What you will do:
Please transcribe every record below exactly as it appears.

- - -

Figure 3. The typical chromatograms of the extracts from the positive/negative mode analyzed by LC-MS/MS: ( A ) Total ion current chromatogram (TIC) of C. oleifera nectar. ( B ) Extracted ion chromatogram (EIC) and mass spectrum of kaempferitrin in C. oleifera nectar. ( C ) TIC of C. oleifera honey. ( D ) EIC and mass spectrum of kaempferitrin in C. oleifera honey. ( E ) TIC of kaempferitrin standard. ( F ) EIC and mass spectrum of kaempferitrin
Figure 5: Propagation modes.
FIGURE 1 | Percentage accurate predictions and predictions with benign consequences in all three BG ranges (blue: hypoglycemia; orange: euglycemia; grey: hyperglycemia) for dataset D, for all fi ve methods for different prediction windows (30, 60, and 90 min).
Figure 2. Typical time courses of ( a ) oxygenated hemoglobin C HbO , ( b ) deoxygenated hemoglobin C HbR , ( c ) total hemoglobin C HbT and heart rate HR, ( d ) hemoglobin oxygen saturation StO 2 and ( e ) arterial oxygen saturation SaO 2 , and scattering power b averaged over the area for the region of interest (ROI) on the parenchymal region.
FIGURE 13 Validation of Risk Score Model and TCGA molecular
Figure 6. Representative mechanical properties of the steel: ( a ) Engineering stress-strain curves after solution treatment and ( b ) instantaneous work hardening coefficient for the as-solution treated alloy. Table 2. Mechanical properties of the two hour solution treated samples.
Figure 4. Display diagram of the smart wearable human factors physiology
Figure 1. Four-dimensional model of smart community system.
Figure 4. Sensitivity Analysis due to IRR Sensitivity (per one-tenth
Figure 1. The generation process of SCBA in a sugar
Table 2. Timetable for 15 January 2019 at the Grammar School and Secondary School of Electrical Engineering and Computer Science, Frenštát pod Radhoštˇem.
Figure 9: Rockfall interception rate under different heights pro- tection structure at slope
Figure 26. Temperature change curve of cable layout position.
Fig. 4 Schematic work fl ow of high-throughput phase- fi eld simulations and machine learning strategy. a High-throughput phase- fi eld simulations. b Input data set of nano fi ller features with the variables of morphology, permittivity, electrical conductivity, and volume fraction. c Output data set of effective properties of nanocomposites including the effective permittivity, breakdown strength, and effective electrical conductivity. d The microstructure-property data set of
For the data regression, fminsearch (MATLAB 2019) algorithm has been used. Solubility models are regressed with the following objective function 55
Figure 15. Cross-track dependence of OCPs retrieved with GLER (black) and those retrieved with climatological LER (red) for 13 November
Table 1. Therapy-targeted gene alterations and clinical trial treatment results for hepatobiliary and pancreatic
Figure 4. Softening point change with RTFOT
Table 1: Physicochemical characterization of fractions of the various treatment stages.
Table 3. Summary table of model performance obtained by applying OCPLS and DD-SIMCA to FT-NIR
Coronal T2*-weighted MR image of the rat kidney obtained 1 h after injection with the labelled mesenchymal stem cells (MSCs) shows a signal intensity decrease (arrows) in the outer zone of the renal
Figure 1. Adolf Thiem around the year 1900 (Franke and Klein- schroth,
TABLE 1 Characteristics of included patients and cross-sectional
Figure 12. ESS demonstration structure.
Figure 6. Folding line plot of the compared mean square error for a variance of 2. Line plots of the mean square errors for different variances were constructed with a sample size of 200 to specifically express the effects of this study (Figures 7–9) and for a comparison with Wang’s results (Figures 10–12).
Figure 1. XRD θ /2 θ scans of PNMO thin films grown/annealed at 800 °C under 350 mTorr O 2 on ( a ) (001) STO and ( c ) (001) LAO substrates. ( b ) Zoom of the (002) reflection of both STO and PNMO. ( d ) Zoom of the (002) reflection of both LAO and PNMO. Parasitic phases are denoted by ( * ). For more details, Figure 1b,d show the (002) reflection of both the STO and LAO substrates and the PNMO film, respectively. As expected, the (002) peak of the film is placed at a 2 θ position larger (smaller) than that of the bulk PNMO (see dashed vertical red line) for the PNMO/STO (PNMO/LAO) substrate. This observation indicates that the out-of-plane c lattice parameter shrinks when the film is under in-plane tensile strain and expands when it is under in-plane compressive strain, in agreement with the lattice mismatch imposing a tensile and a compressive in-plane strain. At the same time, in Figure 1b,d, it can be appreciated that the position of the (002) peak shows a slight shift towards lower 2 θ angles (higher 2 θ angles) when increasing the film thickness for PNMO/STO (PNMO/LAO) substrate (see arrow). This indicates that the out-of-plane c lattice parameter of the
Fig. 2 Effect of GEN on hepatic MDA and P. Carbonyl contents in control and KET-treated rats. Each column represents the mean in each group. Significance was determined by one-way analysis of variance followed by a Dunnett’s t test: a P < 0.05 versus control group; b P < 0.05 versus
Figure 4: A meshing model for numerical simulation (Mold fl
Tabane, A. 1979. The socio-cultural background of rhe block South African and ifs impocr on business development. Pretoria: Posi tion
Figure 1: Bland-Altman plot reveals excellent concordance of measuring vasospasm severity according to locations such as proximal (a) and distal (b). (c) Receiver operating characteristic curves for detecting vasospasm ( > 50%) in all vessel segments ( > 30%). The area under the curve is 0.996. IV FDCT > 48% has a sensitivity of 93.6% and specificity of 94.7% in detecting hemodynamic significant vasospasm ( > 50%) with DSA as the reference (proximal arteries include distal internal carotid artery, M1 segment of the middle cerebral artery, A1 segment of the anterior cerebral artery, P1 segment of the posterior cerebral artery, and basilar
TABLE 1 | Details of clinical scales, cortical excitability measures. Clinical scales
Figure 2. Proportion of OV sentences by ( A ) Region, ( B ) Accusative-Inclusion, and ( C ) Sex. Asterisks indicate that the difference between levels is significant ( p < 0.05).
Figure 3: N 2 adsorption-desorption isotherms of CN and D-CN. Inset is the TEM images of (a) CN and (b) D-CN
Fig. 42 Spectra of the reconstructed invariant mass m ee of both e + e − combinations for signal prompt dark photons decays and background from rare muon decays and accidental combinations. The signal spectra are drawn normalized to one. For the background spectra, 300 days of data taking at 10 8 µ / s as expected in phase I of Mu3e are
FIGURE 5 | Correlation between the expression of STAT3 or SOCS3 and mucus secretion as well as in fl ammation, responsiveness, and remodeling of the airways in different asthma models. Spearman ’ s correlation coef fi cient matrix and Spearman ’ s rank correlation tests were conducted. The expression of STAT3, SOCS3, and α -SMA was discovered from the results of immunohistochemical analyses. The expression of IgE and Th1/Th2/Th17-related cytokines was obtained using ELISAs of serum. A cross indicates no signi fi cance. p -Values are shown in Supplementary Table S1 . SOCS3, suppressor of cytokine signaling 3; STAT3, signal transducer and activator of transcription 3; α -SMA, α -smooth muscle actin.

- - -

Completed task:
Figure 3. The typical chromatograms of the extracts from the positive/negative mode analyzed by LC-MS/MS: ( A ) Total ion current chromatogram (TIC) of C. oleifera nectar. ( B ) Extracted ion chromatogram (EIC) and mass spectrum of kaempferitrin in C. oleifera nectar. ( C ) TIC of C. oleifera honey. ( D ) EIC and mass spectrum of kaempferitrin in C. oleifera honey. ( E ) TIC of kaempferitrin standard. ( F ) EIC and mass spectrum of kaempferitrin
Figure 5: Propagation modes.
FIGURE 1 | Percentage accurate predictions and predictions with benign consequences in all three BG ranges (blue: hypoglycemia; orange: euglycemia; grey: hyperglycemia) for dataset D, for all fi ve methods for different prediction windows (30, 60, and 90 min).
Figure 2. Typical time courses of ( a ) oxygenated hemoglobin C HbO , ( b ) deoxygenated hemoglobin C HbR , ( c ) total hemoglobin C HbT and heart rate HR, ( d ) hemoglobin oxygen saturation StO 2 and ( e ) arterial oxygen saturation SaO 2 , and scattering power b averaged over the area for the region of interest (ROI) on the parenchymal region.
FIGURE 13 Validation of Risk Score Model and TCGA molecular
Figure 6. Representative mechanical properties of the steel: ( a ) Engineering stress-strain curves after solution treatment and ( b ) instantaneous work hardening coefficient for the as-solution treated alloy. Table 2. Mechanical properties of the two hour solution treated samples.
Figure 4. Display diagram of the smart wearable human factors physiology
Figure 1. Four-dimensional model of smart community system.
Figure 4. Sensitivity Analysis due to IRR Sensitivity (per one-tenth
Figure 1. The generation process of SCBA in a sugar
Table 2. Timetable for 15 January 2019 at the Grammar School and Secondary School of Electrical Engineering and Computer Science, Frenštát pod Radhoštˇem.
Figure 9: Rockfall interception rate under different heights pro- tection structure at slope
Figure 26. Temperature change curve of cable layout position.
Fig. 4 Schematic work fl ow of high-throughput phase- fi eld simulations and machine learning strategy. a High-throughput phase- fi eld simulations. b Input data set of nano fi ller features with the variables of morphology, permittivity, electrical conductivity, and volume fraction. c Output data set of effective properties of nanocomposites including the effective permittivity, breakdown strength, and effective electrical conductivity. d The microstructure-property data set of
For the data regression, fminsearch (MATLAB 2019) algorithm has been used. Solubility models are regressed with the following objective function 55
Figure 15. Cross-track dependence of OCPs retrieved with GLER (black) and those retrieved with climatological LER (red) for 13 November
Table 1. Therapy-targeted gene alterations and clinical trial treatment results for hepatobiliary and pancreatic
Figure 4. Softening point change with RTFOT
Table 1: Physicochemical characterization of fractions of the various treatment stages.
Table 3. Summary table of model performance obtained by applying OCPLS and DD-SIMCA to FT-NIR
Coronal T2*-weighted MR image of the rat kidney obtained 1 h after injection with the labelled mesenchymal stem cells (MSCs) shows a signal intensity decrease (arrows) in the outer zone of the renal
Figure 1. Adolf Thiem around the year 1900 (Franke and Klein- schroth,
TABLE 1 Characteristics of included patients and cross-sectional
Figure 12. ESS demonstration structure.
Figure 6. Folding line plot of the compared mean square error for a variance of 2. Line plots of the mean square errors for different variances were constructed with a sample size of 200 to specifically express the effects of this study (Figures 7–9) and for a comparison with Wang’s results (Figures 10–12).
Figure 1. XRD θ /2 θ scans of PNMO thin films grown/annealed at 800 °C under 350 mTorr O 2 on ( a ) (001) STO and ( c ) (001) LAO substrates. ( b ) Zoom of the (002) reflection of both STO and PNMO. ( d ) Zoom of the (002) reflection of both LAO and PNMO. Parasitic phases are denoted by ( * ). For more details, Figure 1b,d show the (002) reflection of both the STO and LAO substrates and the PNMO film, respectively. As expected, the (002) peak of the film is placed at a 2 θ position larger (smaller) than that of the bulk PNMO (see dashed vertical red line) for the PNMO/STO (PNMO/LAO) substrate. This observation indicates that the out-of-plane c lattice parameter shrinks when the film is under in-plane tensile strain and expands when it is under in-plane compressive strain, in agreement with the lattice mismatch imposing a tensile and a compressive in-plane strain. At the same time, in Figure 1b,d, it can be appreciated that the position of the (002) peak shows a slight shift towards lower 2 θ angles (higher 2 θ angles) when increasing the film thickness for PNMO/STO (PNMO/LAO) substrate (see arrow). This indicates that the out-of-plane c lattice parameter of the
Fig. 2 Effect of GEN on hepatic MDA and P. Carbonyl contents in control and KET-treated rats. Each column represents the mean in each group. Significance was determined by one-way analysis of variance followed by a Dunnett’s t test: a P < 0.05 versus control group; b P < 0.05 versus
Figure 4: A meshing model for numerical simulation (Mold fl
Tabane, A. 1979. The socio-cultural background of rhe block South African and ifs impocr on business development. Pretoria: Posi tion
Figure 1: Bland-Altman plot reveals excellent concordance of measuring vasospasm severity according to locations such as proximal (a) and distal (b). (c) Receiver operating characteristic curves for detecting vasospasm ( > 50%) in all vessel segments ( > 30%). The area under the curve is 0.996. IV FDCT > 48% has a sensitivity of 93.6% and specificity of 94.7% in detecting hemodynamic significant vasospasm ( > 50%) with DSA as the reference (proximal arteries include distal internal carotid artery, M1 segment of the middle cerebral artery, A1 segment of the anterior cerebral artery, P1 segment of the posterior cerebral artery, and basilar
TABLE 1 | Details of clinical scales, cortical excitability measures. Clinical scales
Figure 2. Proportion of OV sentences by ( A ) Region, ( B ) Accusative-Inclusion, and ( C ) Sex. Asterisks indicate that the difference between levels is significant ( p < 0.05).
Figure 3: N 2 adsorption-desorption isotherms of CN and D-CN. Inset is the TEM images of (a) CN and (b) D-CN
Fig. 42 Spectra of the reconstructed invariant mass m ee of both e + e − combinations for signal prompt dark photons decays and background from rare muon decays and accidental combinations. The signal spectra are drawn normalized to one. For the background spectra, 300 days of data taking at 10 8 µ / s as expected in phase I of Mu3e are
FIGURE 5 | Correlation between the expression of STAT3 or SOCS3 and mucus secretion as well as in fl ammation, responsiveness, and remodeling of the airways in different asthma models. Spearman ’ s correlation coef fi cient matrix and Spearman ’ s rank correlation tests were conducted. The expression of STAT3, SOCS3, and α -SMA was discovered from the results of immunohistochemical analyses. The expression of IgE and Th1/Th2/Th17-related cytokines was obtained using ELISAs of serum. A cross indicates no signi fi cance. p -Values are shown in Supplementary Table S1 . SOCS3, suppressor of cytokine signaling 3; STAT3, signal transducer and activator of transcription 3; α -SMA, α -smooth muscle actin.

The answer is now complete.